Introduce

My name is Jiawei Hawkins, and I am in my second year for my master school life. I am really appreciated for being selected to participate in the Linux kernel Bug Fixing Summer 2022. This mentorship is really a good oppotunity to join the linux kernel community, I also have a much deeper understanding on linux kernel by analysing linux kernel bug.

what I Learned

To be honest, I am really confused at the beginning of this mentorship. I only have little knowledge about linux kernel, I even don’t know how to find the linux kernel bug, how to analyse the kernel bug, how to submit the patch.

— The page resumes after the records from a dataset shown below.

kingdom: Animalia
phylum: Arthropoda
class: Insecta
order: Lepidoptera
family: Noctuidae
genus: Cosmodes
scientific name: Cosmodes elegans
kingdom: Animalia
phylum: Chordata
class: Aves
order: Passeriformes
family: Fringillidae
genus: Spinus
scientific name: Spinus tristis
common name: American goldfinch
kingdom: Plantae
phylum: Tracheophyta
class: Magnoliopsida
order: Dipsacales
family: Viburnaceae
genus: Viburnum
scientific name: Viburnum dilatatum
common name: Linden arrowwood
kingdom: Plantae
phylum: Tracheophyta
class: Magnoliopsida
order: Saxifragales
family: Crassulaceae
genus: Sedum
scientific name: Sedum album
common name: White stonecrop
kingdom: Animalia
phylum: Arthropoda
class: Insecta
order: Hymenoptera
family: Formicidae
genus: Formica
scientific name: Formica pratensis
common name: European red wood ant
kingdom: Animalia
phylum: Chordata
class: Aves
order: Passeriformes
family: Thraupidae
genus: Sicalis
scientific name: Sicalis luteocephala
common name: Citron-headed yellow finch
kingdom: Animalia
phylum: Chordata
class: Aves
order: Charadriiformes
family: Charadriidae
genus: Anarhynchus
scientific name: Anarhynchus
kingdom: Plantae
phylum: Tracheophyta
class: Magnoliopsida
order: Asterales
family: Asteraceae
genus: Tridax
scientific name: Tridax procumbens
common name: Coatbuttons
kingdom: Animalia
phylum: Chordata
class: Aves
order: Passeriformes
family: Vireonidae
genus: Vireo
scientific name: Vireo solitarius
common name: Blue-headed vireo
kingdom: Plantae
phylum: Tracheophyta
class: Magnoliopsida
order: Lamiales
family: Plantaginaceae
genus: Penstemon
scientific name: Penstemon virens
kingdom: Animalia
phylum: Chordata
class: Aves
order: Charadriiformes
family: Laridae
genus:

Yet with the help of the Shuah, this mentorship, and the welcoming people in linux kernel mailing list, I was able to learn these basic concepts gradually.

At the beginning, this mentorship provides me with some tasks to finish. These well-designed tasks are really a excellent guideline, to help newbies build the basic environment to develop linux kernel, and dirty our hands to practise some basic scripts and commands in linux kernel.

What’s more, there are also useful materials in the mentorship, which give me a more detailed tutorial on how to analyse bug and what should do to submit a patch to community.

And the Shuah‘s office hours also helps me a lot. These discussions between Shuah and other mentees really broaden my horizons on different linux subsystem.

what I fixed

The most challenging bug I fixed is ‘WARNING: refcount bug in sk_psock_get (2)‘, which is reported by the syzkaller. Because it is my first bug, so I meet lots of trouble when analysing and patching it.

This is a bug in linux net subsystem. Yet the problem is that I am not very familiar with the net subsystem.

But luckily, with the help of the bisect’s output and gdb, One can know which code results this bug by setting the breakpoint at the function in bisect. Then we find that it is smc_switch_to_fallback() causing the bug.

To be more specific, during SMC fallback process in connect syscall, kernel will replaces TCP with SMC. In order to forward wakeup SMC socket waitqueue after fallback, kernel will sets clcsk->sk_user_data to origin SMC socket in smc_fback_replace_callbacks().

Later, in shutdown syscall, kernel will calls sk_psock_get(), which treats the clcsk->sk_user_data as psock type, triggering the refcnt warning.

So, the root cause is that SMC and psock, both will use sk_user_data field. So they will mismatch this field easily.

So we can solve this bug by using another bit(defined as SK_USER_DATA_PSOCK) in PTRMASK, to mark whether sk_user_data points to a psock object or not.

summary

The past few months leave me a really unforgettable impression! I really gain a lot in the past months from this mentorship.

I have a much deeper understanding on linux kernel during analysing bug, especially for net and file subsystem in linux kernel. And the review and comments from the mailing list also give me how others think about the same problem, which really helps me understand linux kernel!

Thanks for Shuah and your mentorship. With the help of your office hours and materials, I can gradually contribue to linux kernel!